Task requirements: Could you find every line in the records below that contains the word "default" and copy it?

[Material for this task — start]

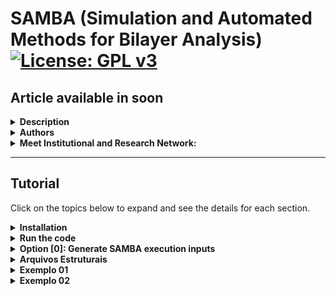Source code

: # SAMBA (Simulation and Automated Methods for Bilayer Analysis) [![License: GPL v3](https://img.shields.io/badge/License-GPLv3-blue.svg)](https://www.gnu.org/licenses/gpl-3.0)
## Article available in soon

<details>
<summary><strong>Description</strong></summary>

SAMBA is an open-source Python 3 code capable of:
- Automating the generation of twisted homo- and heterobilayers using the coincidence lattice method, ensuring low lattice mismatch and a wide variety of twist angles.
- Automating DFT calculations via the VASP code in a high-throughput approach, including the creation of input files for different types of DFT calculations, along with a customized execution job.
- Analyzing and extracting results, producing high-quality plots (via the VASProcar code) of various structural and electronic properties, as well as storing the data in JSON files.

<img src="etc/figures/logo.png">

</details>

<details>
<summary><strong>Authors</strong></summary>
  
- Augusto de Lelis Araújo ([ORCID](https://orcid.org/0000-0002-6835-6113))
- Adalberto Fazzio ([ORCID](https://orcid.org/0000-0001-5384-7676))
- Felipe Castro de Lima ([ORCID](https://orcid.org/0000-0002-2937-2620))
- Pedro Henrique Sophia ([ORCID](https://orcid.org/0009-0007-5428-0596))

</details>

<details>
<summary><strong>Meet Institutional and Research Network:</strong></summary>
  
- Ilum - School of Science [link](https://ilum.cnpem.br/en/)
- CNPEM - The Brazilian Center for Research in Energy and Materials [link](https://cnpem.br/en/)
- INCT - Materials Informatics [link](https://inct-mi.pesquisa.ufabc.edu.br/)
- midb.cloud database [link](https://midb.cloud/)

<img src="etc/figures/institucional.png">

</details>

-------------------------------

## Tutorial
Click on the topics below to expand and see the details for each section.

<details>
<summary><strong>Installation</strong></summary>

The latest version of SAMBA code can be installed using the Python Package Index via the **command below**, while the source code is available for download via the [link](https://pypi.org/project/SAMBA-ilum/).  
```bash
pip install samba_ilum
```

**Requirements:** Make sure you have the following requirements
- Linux or Windows environment for bilayer generation
- Linux environment for high-throughput DFT (requires VASPkit installed)
- Python 3.8+
- Python virtual environment is recommended (`venv` or `conda`)
- Pseudopotential files for high-throughput DFT (The VASP terms of use do not allow redistributing, publishing, or sharing the POTCAR files)

During the installation, SAMBA checks the existence of the following Python modules:
- vasprocar [link](https://pypi.org/project/vasprocar/)
- pymatgen [link](https://pypi.org/project/pymatgen/)
- scipy [link](https://pypi.org/project/scipy/)
- numpy [link](https://pypi.org/project/numpy/)
- matplotlib [link](https://pypi.org/project/matplotlib/)
- plotly [link](https://pypi.org/project/plotly/)

</details>

<details>
<summary><strong>Run the code</strong></summary>
  
For run the code, the user must use the command below in the work directory.
```bash
python -m samba_ilum
```
or
```bash
python3 -m samba_ilum
```

When running the code, the following screen is shown to the user.

```text
=============================================================
SAMBA_ilum v1.0.0.510 Copyright (C) 2025 --------------------
Adalberto Fazzio's research group (Ilum|CNPEM)
Author: Augusto de Lelis Araujo -----------------------------
=============================================================
   _____ ___    __  _______  ___       _ __
  / ___//   |  /  |/  / __ )/   |     (_) /_  ______ ___
  \__ \/ /| | / /|_/ / __  / /| |    / / / / / / __ `___\
 ___/ / ___ |/ /  / / /_/ / ___ |   / / / /_/ / / / / / /
/____/_/  |_/_/  /_/_____/_/  |_|  /_/_/\__,_/_/ /_/ /_/
Simulation and Automated Methods for Bilayer Analysis v1.0.0.510

######################################################################
# What do you want to run? ===========================================
# ====================================================================
# [0] Generate SAMBA execution inputs
# --------------------------------------------------------------------
# [1] Heterostructure Generator
# [2] WorkFlow: High Throughput DFT (inputs + job)
# --------------------------------------------------------------------
# [3] Customize internal WorkFlow inputs (INPUTS folder)
######################################################################
```

- **Option [0]** provides the input files for the Bilayer Generator and the High-throughput DFT module, allowing the user to configure and customize the calculations to be performed.
- **Option [1]** runs the Bilayer Generator, where the selected monolayers are combined to generate bilayers for different twist angles.
- **Option [2]** runs the High-throughput DFT module, where the POSCAR files of the structures selected by the user (not limited to the bilayers obtained in option [1]) are analyzed in order to generate input files for different types of structural and electronic calculations using the VASP DFT package, along with the corresponding job submission script.
- **Option [4]** provides the default input files to be used with VASP, which the user can freely modify to further personalize or specialize the calculations according to their preferences.

The following sections provide a more detailed explanation of each option.

</details>

<details>
<summary><strong>Option [0]: Generate SAMBA execution inputs</strong></summary>

This option generates the following input files for the SAMBA code:
```text
SAMBA_HeteroStructure.input
SAMBA_WorkFlow.input
```
-----------------------------------

    <details>
    <summary><strong>SAMBA_HeteroStructure.input</strong></summary>

        <details>
        <summary><strong>Sample file</strong></summary>

        ```text
        # SAMBA Copyright (C) 2025 - Closed source

        #=========================================================================================================================
        # Important notes !!! ====================================================================================================
        #=========================================================================================================================
        # Use only 2D lattices whose vectors (A1,A2) lie in the KxKy plane, and whose vector A3 lies in the z-axis direction -----
        # A1 = (A1x, A1y, 0.0)  |  A2 = (A2x, A2y, 0.0)  |  A3 = (0.0, 0.0, A3z)
        #-------------------------------------------------------------------------------------------------------------------------
        # Use a 2D unit cell for each material, non-unit cells limit the number of structures generated, in addition to introducing
        # "slowness" in the code execution ---------------------------------------------------------------------------------------
        #=========================================================================================================================

        #=========================================================================================================================
        # Tuning parameters: =====================================================================================================
        #=========================================================================================================================
        dir_o = 'Structures'                   # Heterostructures Output Directory
        dir_poscar = 'POSCAR'                  # Location directory of POSCAR files to be used

        #=============================================================================================================
        # Enable or Disable code execution in Loop: functional only to generate bilayers (n_Lattice = 2) =============
        #=============================================================================================================
        loop_ht = 0                            # [0] Disables; [1] Enables the loop, generating heterostructures for all combinations of
                                       #                                    POSCAR files contained in the "dir_poscar" directory
        #===============================================================
        # Parameters if the loop is Disabled ===========================
        #===============================================================
        if (loop_ht == 0):
           n_Lattice = 2                       # number of materials to be stacked, use 2 or 3.
           Lattice1  = 'C2.vasp'               # 1st Material "Substrate: Material initially kept fixed
           Lattice2  = 'hBN.vasp'              # 2nd Material "Material to be deposited on the Substrate"
           Lattice3  = 'SnTe.vasp'             # 3rd Material "Material to be deposited on the 2nd Material"

        #===============================================================
        # Other parameters =============================================
        #===============================================================
        separacao1 = 3.00                      # Separation distance (in Angs.) between the 1st and 2nd material.
        separacao2 = 3.00                      # Separation distance (in Angs.) between the 2nd and 3rd material.
        vacuum     = 15.0                      # Vacuum (in Angs.) to be introduced into the Heterostructure cell.
        #----------------------------------
        cell_fator = [10, 10]                  # Multiplication factor of the unit cell as a function of vectors A1, A2.
                                               # Note: Very high values ​​can lead to excessive code slowness.
        #----------------------------------
        crit_mod_vector  = 3                   # Percentage variation % of the module between the vectors (A and B) of the lattices: A1_with_A2 and B1_with_B2
        crit_distorc_lattice = 3               # Percentage variation % of the module between the vectors (A and B) of the same lattice: A1_with_B1 and A2_with_B2
        crit_angle_perc = 2                    # Percentage variation % of the angle formed between the vectors (A and B) of the lattices: Theta1_with_Theta2
        crit_angle_diff = 2                    # Variation (in module) of the angle in degrees (º) formed between the vectors (A and B) of the lattices: Theta1_with_Theta2
        crit_area = 5                          # Percentage variation % of the area of ​​the lattices that will make up the Heterostructure: Area1_with_Area2
        #----------------------------------
        ions_crit_i = 1                        # Criterion for the minimum number of atoms allowed in the Heterostructure.
        ions_crit_f = 100                      # Criterion for the maximum number of atoms allowed in the Heterostructure.
                                               # Note: When looping many structures, I advise sweeping small ranges of ions for example: (1, 10); (10, 20); (50,60)
        #----------------------------------
                                                # By default we will always have: angle > 0.0 and angle < 180.0
        angle_min = 15.0                       # Minimum opening angle between vectors A1 and A2
        angle_max = 165.0                      # Maximum opening angle between vectors A1 and A2
        #----------------------------------
        mismatch_type = 0                      # Applied deformation: [0] Distributed proportionally among the materials
                                               #                      [1], [2] or [3] keeps the 1st, 2nd or 3rd material fixed, deforming the others.
        #----------------------------------    
        rot_angle_calc = 'center_cell'         # 'center_cell', 'A1' or 'A2': Vector with respect to which the rotation angle between the materials is calculated  
        #----------------------------------
        ```
         
        </details>
      
    </details>

-----------------------------------

   <details>
   <summary><strong>SAMBA_WorkFlow.input</strong></summary>
   </details>
   
-----------------------------------

</details>
































<details>
<summary><strong>Arquivos Estruturais</strong></summary>

### Formatos Suportados
O código utiliza arquivos no formato `POSCAR` (usado pelo VASP) ou `.xyz` para ler as coordenadas atômicas iniciais. A estrutura do arquivo deve seguir o padrão convencional.

**Exemplo de estrutura de diretório:**

</details>




<details>
<summary><strong>Exemplo 01</strong></summary>

### Formatos Suportados
O código utiliza arquivos no formato `POSCAR` (usado pelo VASP) ou `.xyz` para ler as coordenadas atômicas iniciais. A estrutura do arquivo deve seguir o padrão convencional.

**Exemplo de estrutura de diretório:**

</details>






<details>
<summary><strong>Exemplo 02</strong></summary>

### Formatos Suportados
O código utiliza arquivos no formato `POSCAR` (usado pelo VASP) ou `.xyz` para ler as coordenadas atômicas iniciais. A estrutura do arquivo deve seguir o padrão convencional.

**Exemplo de estrutura de diretório:**

</details>
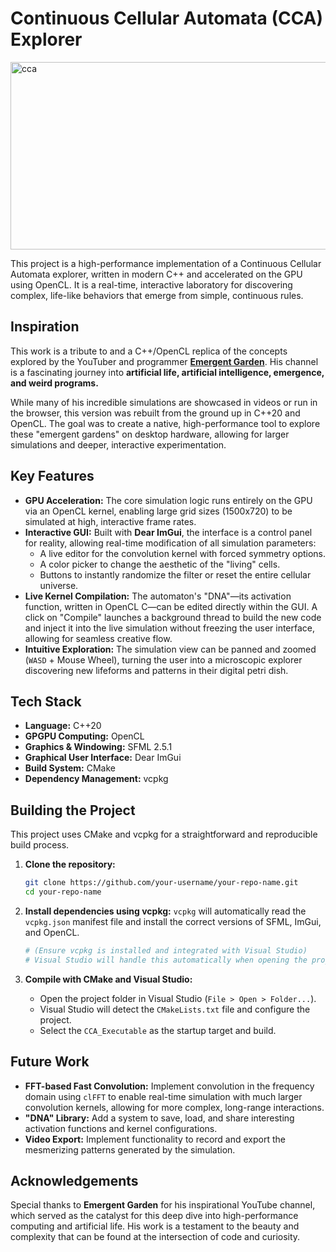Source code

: # Continuous Cellular Automata (CCA) Explorer
<img width="600" height="300" alt="cca" src="https://github.com/user-attachments/assets/ab7e60f0-56bd-4eb3-8c6d-cd8eab20bf2e" />

This project is a high-performance implementation of a Continuous Cellular Automata explorer, written in modern C++ and accelerated on the GPU using OpenCL. It is a real-time, interactive laboratory for discovering complex, life-like behaviors that emerge from simple, continuous rules.

## Inspiration

This work is a tribute to and a C++/OpenCL replica of the concepts explored by the YouTuber and programmer **[Emergent Garden](https://www.youtube.com/@EmergentGarden)**. His channel is a fascinating journey into **artificial life, artificial intelligence, emergence, and weird programs.**

While many of his incredible simulations are showcased in videos or run in the browser, this version was rebuilt from the ground up in C++20 and OpenCL. The goal was to create a native, high-performance tool to explore these "emergent gardens" on desktop hardware, allowing for larger simulations and deeper, interactive experimentation.

## Key Features

*   **GPU Acceleration:** The core simulation logic runs entirely on the GPU via an OpenCL kernel, enabling large grid sizes (1500x720) to be simulated at high, interactive frame rates.
*   **Interactive GUI:** Built with **Dear ImGui**, the interface is a control panel for reality, allowing real-time modification of all simulation parameters:
    *   A live editor for the convolution kernel with forced symmetry options.
    *   A color picker to change the aesthetic of the "living" cells.
    *   Buttons to instantly randomize the filter or reset the entire cellular universe.
*   **Live Kernel Compilation:** The automaton's "DNA"—its activation function, written in OpenCL C—can be edited directly within the GUI. A click on "Compile" launches a background thread to build the new code and inject it into the live simulation without freezing the user interface, allowing for seamless creative flow.
*   **Intuitive Exploration:** The simulation view can be panned and zoomed (`WASD` + Mouse Wheel), turning the user into a microscopic explorer discovering new lifeforms and patterns in their digital petri dish.

## Tech Stack

*   **Language:** C++20
*   **GPGPU Computing:** OpenCL
*   **Graphics & Windowing:** SFML 2.5.1
*   **Graphical User Interface:** Dear ImGui
*   **Build System:** CMake
*   **Dependency Management:** vcpkg

## Building the Project

This project uses CMake and vcpkg for a straightforward and reproducible build process.

1.  **Clone the repository:**
    ```bash
    git clone https://github.com/your-username/your-repo-name.git
    cd your-repo-name
    ```

2.  **Install dependencies using vcpkg:**
    `vcpkg` will automatically read the `vcpkg.json` manifest file and install the correct versions of SFML, ImGui, and OpenCL.
    ```bash
    # (Ensure vcpkg is installed and integrated with Visual Studio)
    # Visual Studio will handle this automatically when opening the project as a CMake folder.
    ```

3.  **Compile with CMake and Visual Studio:**
    *   Open the project folder in Visual Studio (`File > Open > Folder...`).
    *   Visual Studio will detect the `CMakeLists.txt` file and configure the project.
    *   Select the `CCA_Executable` as the startup target and build.

## Future Work

*   **FFT-based Fast Convolution:** Implement convolution in the frequency domain using `clFFT` to enable real-time simulation with much larger convolution kernels, allowing for more complex, long-range interactions.
*   **"DNA" Library:** Add a system to save, load, and share interesting activation functions and kernel configurations.
*   **Video Export:** Implement functionality to record and export the mesmerizing patterns generated by the simulation.

## Acknowledgements

Special thanks to **Emergent Garden** for his inspirational YouTube channel, which served as the catalyst for this deep dive into high-performance computing and artificial life. His work is a testament to the beauty and complexity that can be found at the intersection of code and curiosity.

[Material for this task — finish]

Answer box:
- **Option [4]** provides the default input files to be used with VASP, which the user can freely modify to further personalize or specialize the calculations according to their preferences.
                                                # By default we will always have: angle > 0.0 and angle < 180.0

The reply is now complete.